(Text shown Opens)

Aiming to reduce the temporal-spatial redundancy that exists in data obtained by nodes, this paper proposes a data compression algorithm for wireless sensor networks based on suboptimal clustering and virtual landmark routing within clusters (abbr. SC-LVLR). Suboptimal clustering is used to divide the whole network according to the spatial correlativity, which is the basis for eliminating spatial redundancy. On the other hand, optimal routes are established based on virtual landmarks in the clusters and a structure tree established between the clusters, respectively. During the course of transmitting data from nodes to clusters and from clusters to a sink, redundant data existing in adjacent nodes and adjacent clusters are both eliminated, so the data transmitted from nodes to the sink are greatly reduced and the average energy cost of nodes can obviously be reduced too. Meanwhile, the ability of locating an exceptional node in the whole system can be improved and the longevity of sensor networks can be extended.

The second part of this paper will illustrate suboptimal clustering theory and virtual landmark routing within the cluster model established by SC-LVLR. Because the MSTC algorithm also aims to eliminate data temporal-spatial redundancy and represents a class of temporal-spatial redundancy-eliminating algorithms, we compare SC-LVLR and MSTC, and the corresponding flow charts are given in the third part. In the fourth part, the average energy cost per node, signal to noise ratio and the number of expired nodes are taken as criteria to test the performance of the different algorithms and the algorithm performance is analyzed in detail through simulation examples. Finally, our conclusions and an outlook for the future are given.

(Text shown Closes)
(Data excerpts Opens)

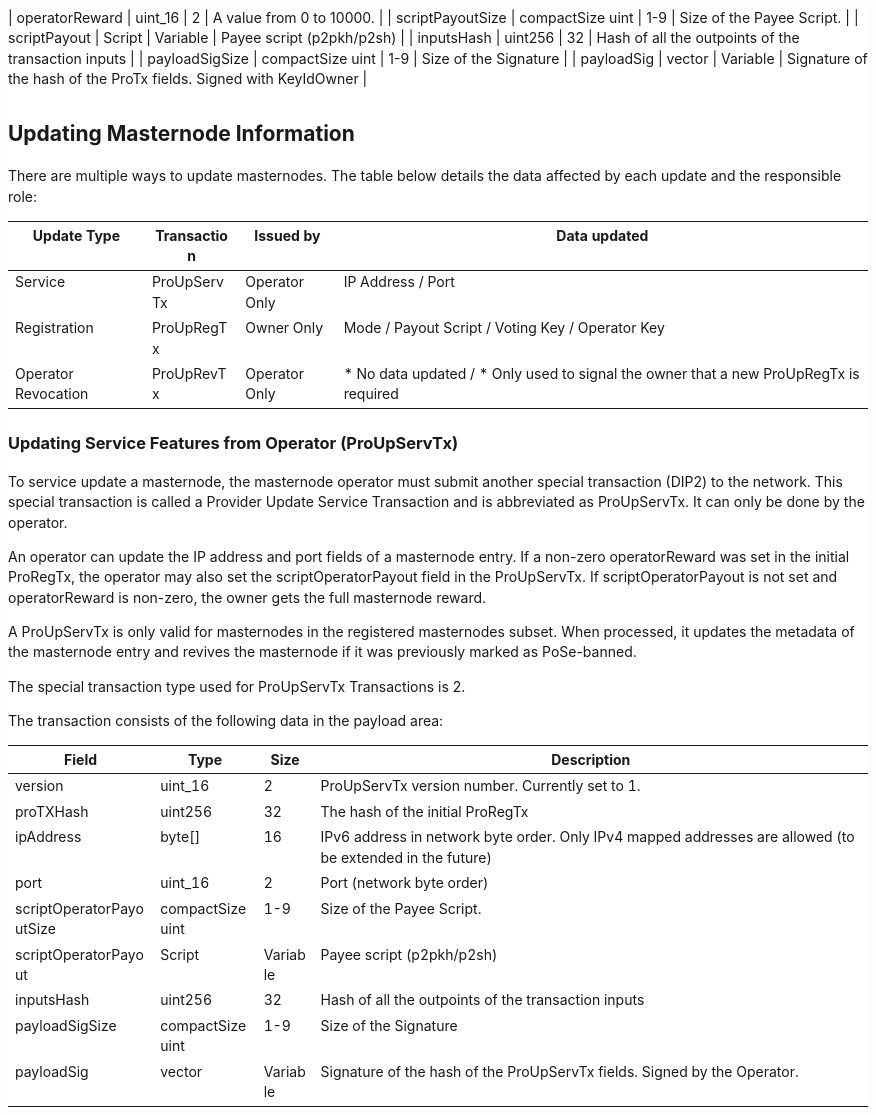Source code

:| operatorReward | uint_16 | 2 | A value from 0 to 10000. |
| scriptPayoutSize | compactSize uint | 1-9 | Size of the Payee Script. |
| scriptPayout | Script | Variable | Payee script (p2pkh/p2sh) |
| inputsHash | uint256 | 32 | Hash of all the outpoints of the transaction inputs |
| payloadSigSize | compactSize uint | 1-9 | Size of the Signature |
| payloadSig | vector<unsigned char> | Variable | Signature of the hash of the ProTx fields. Signed with KeyIdOwner |

## Updating Masternode Information

There are multiple ways to update masternodes. The table below details the data affected by each update and the responsible role:

| Update Type | Transaction | Issued by | Data updated |
| ----------- | ----------- | --------- | ------------ |
| Service | ProUpServTx | Operator Only | IP Address / Port |
| Registration | ProUpRegTx | Owner Only | Mode / Payout Script / Voting Key / Operator Key |
| Operator Revocation | ProUpRevTx | Operator Only | * No data updated / * Only used to signal the owner that a new ProUpRegTx is required |

### Updating Service Features from Operator (ProUpServTx)

To service update a masternode, the masternode operator must submit another special transaction (DIP2) to the network. This special transaction is called a Provider Update Service Transaction and is abbreviated as ProUpServTx. It can only be done by the operator.

An operator can update the IP address and port fields of a masternode entry. If a non-zero operatorReward was set in the initial ProRegTx, the operator may also set the scriptOperatorPayout field in the ProUpServTx. If scriptOperatorPayout is not set and operatorReward is non-zero, the owner gets the full masternode reward.

A ProUpServTx is only valid for masternodes in the registered masternodes subset. When processed, it updates the metadata of the masternode entry and revives the masternode if it was previously marked as PoSe-banned.

The special transaction type used for ProUpServTx Transactions is 2.

The transaction consists of the following data in the payload area:

| Field | Type | Size | Description |
| --- | --- | --- | --- |
| version | uint_16 | 2 | ProUpServTx version number.  Currently set to 1. |
| proTXHash | uint256 | 32 | The hash of the initial ProRegTx |
| ipAddress | byte[] | 16 | IPv6 address in network byte order. Only IPv4 mapped addresses are allowed (to be extended in the future) |
| port | uint_16 | 2 | Port (network byte order) |
| scriptOperatorPayoutSize | compactSize uint | 1-9 | Size of the Payee Script. |
| scriptOperatorPayout | Script | Variable | Payee script (p2pkh/p2sh) |
| inputsHash | uint256 | 32 | Hash of all the outpoints of the transaction inputs |
| payloadSigSize | compactSize uint | 1-9 | Size of the Signature |
| payloadSig | vector<unsigned char> | Variable | Signature of the hash of the ProUpServTx fields. Signed by the Operator. |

(Data excerpts Closes)

What to do >>
1. Which criteria does the sensor network compression passage use to test the performance of the different algorithms? List them all.
2. Reproduce the stretch of the entries from the line that contains "to 10000. |" through the line that contains "### Updating Service", including both of those lines.

Per-task answers >>
1.
- The average energy cost per node
- Signal to noise ratio
- The number of expired nodes

2.
:| operatorReward | uint_16 | 2 | A value from 0 to 10000. |
| scriptPayoutSize | compactSize uint | 1-9 | Size of the Payee Script. |
| scriptPayout | Script | Variable | Payee script (p2pkh/p2sh) |
| inputsHash | uint256 | 32 | Hash of all the outpoints of the transaction inputs |
| payloadSigSize | compactSize uint | 1-9 | Size of the Signature |
| payloadSig | vector<unsigned char> | Variable | Signature of the hash of the ProTx fields. Signed with KeyIdOwner |

## Updating Masternode Information

There are multiple ways to update masternodes. The table below details the data affected by each update and the responsible role:

| Update Type | Transaction | Issued by | Data updated |
| ----------- | ----------- | --------- | ------------ |
| Service | ProUpServTx | Operator Only | IP Address / Port |
| Registration | ProUpRegTx | Owner Only | Mode / Payout Script / Voting Key / Operator Key |
| Operator Revocation | ProUpRevTx | Operator Only | * No data updated / * Only used to signal the owner that a new ProUpRegTx is required |

### Updating Service Features from Operator (ProUpServTx)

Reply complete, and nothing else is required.